## Task requirements
What follows is a set of entries. Repeat them exactly, but not their pictures.

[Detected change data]
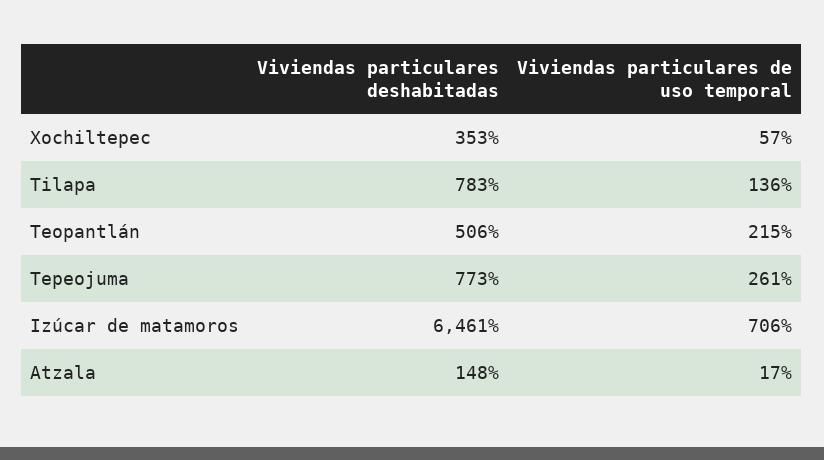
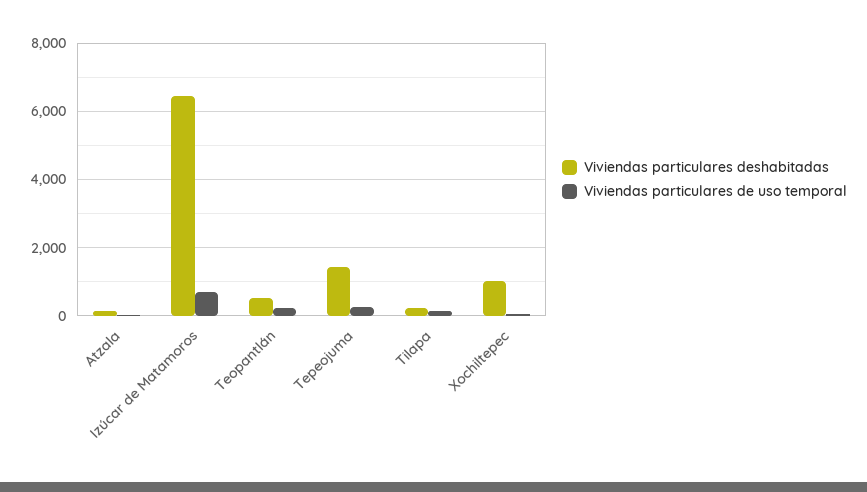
  {
    "Viviendas particulares deshabitadas": {
-     "Xochiltepec": 353,
+     "Xochiltepec": 1000,
-     "Tilapa": 783,
+     "Tilapa": 200,
      "Teopantlán": 506,
-     "Tepeojuma": 773,
+     "Tepeojuma": 1400,
      "Izúcar de matamoros": 6461,
      "Atzala": 148
    },
    "Viviendas particulares de uso temporal": {
      "Xochiltepec": 57,
      "Tilapa": 136,
      "Teopantlán": 215,
      "Tepeojuma": 261,
      "Izúcar de matamoros": 706,
      "Atzala": 17
    }
  }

## Solved problem
  {
    "Viviendas particulares deshabitadas": {
-     "Xochiltepec": 353,
+     "Xochiltepec": 1000,
-     "Tilapa": 783,
+     "Tilapa": 200,
      "Teopantlán": 506,
-     "Tepeojuma": 773,
+     "Tepeojuma": 1400,
      "Izúcar de matamoros": 6461,
      "Atzala": 148
    },
    "Viviendas particulares de uso temporal": {
      "Xochiltepec": 57,
      "Tilapa": 136,
      "Teopantlán": 215,
      "Tepeojuma": 261,
      "Izúcar de matamoros": 706,
      "Atzala": 17
    }
  }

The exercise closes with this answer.